_Assignment_
The listing below contains a span that opens with the line containing "trabajo que han" and closes with the line containing "también os pondré el link.". Return that span exactly.

Segment Start: Available records

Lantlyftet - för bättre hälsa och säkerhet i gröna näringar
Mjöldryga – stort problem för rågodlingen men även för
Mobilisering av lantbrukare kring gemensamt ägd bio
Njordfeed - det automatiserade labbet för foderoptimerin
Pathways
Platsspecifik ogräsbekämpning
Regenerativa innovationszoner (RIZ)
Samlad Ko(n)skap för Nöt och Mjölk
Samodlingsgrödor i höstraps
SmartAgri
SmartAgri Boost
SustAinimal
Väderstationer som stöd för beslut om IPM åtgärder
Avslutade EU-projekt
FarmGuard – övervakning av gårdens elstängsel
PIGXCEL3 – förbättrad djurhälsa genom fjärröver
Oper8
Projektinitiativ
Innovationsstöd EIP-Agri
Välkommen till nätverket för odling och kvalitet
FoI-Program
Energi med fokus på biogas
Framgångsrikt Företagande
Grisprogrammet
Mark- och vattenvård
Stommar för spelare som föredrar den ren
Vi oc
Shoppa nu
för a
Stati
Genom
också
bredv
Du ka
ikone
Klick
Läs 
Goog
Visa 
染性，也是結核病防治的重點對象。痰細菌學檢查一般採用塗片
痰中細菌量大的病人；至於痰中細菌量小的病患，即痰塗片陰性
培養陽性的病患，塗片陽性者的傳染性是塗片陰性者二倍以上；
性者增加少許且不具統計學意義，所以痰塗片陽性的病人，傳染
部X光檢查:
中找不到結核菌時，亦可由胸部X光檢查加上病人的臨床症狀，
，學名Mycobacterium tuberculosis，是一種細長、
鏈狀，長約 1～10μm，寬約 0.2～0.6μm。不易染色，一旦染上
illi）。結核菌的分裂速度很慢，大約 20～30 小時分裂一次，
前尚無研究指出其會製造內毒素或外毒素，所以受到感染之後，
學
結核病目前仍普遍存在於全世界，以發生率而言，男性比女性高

Segment End: Available records
Segment Start: Available records

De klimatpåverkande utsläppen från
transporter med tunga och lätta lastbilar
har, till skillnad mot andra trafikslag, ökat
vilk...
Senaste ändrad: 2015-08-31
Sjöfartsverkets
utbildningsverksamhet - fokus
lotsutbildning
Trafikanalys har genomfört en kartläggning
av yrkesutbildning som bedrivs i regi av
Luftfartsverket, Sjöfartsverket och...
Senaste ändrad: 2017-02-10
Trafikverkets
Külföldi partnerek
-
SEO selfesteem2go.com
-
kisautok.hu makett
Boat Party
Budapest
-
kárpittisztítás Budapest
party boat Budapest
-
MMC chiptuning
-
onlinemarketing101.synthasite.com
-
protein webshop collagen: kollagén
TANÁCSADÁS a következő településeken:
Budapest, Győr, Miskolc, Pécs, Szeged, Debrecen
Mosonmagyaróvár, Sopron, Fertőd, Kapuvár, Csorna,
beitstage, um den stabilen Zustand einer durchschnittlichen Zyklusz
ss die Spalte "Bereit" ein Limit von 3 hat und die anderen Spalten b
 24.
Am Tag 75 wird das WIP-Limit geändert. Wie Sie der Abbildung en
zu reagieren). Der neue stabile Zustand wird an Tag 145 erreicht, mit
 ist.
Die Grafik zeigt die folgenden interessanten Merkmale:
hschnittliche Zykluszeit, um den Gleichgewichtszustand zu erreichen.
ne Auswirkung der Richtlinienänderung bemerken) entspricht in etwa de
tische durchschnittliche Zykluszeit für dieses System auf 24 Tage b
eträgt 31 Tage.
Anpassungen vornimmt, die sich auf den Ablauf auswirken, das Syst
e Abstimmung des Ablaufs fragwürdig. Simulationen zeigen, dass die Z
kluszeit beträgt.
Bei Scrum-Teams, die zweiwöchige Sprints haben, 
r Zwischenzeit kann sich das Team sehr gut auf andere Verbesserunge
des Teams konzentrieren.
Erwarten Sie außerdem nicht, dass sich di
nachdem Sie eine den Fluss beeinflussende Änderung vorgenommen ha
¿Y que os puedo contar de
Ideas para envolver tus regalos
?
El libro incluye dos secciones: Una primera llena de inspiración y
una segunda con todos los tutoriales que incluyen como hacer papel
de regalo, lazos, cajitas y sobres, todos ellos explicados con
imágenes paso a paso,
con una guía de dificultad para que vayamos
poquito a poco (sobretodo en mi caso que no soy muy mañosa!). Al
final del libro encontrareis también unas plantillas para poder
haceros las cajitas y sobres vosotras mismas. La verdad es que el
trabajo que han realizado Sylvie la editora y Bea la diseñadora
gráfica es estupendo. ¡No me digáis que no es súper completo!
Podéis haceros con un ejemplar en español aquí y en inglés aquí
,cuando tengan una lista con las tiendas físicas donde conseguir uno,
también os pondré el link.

Segment End: Available records

_Solved problem_
trabajo que han realizado Sylvie la editora y Bea la diseñadora
gráfica es estupendo. ¡No me digáis que no es súper completo!
Podéis haceros con un ejemplar en español aquí y en inglés aquí
,cuando tengan una lista con las tiendas físicas donde conseguir uno,
también os pondré el link.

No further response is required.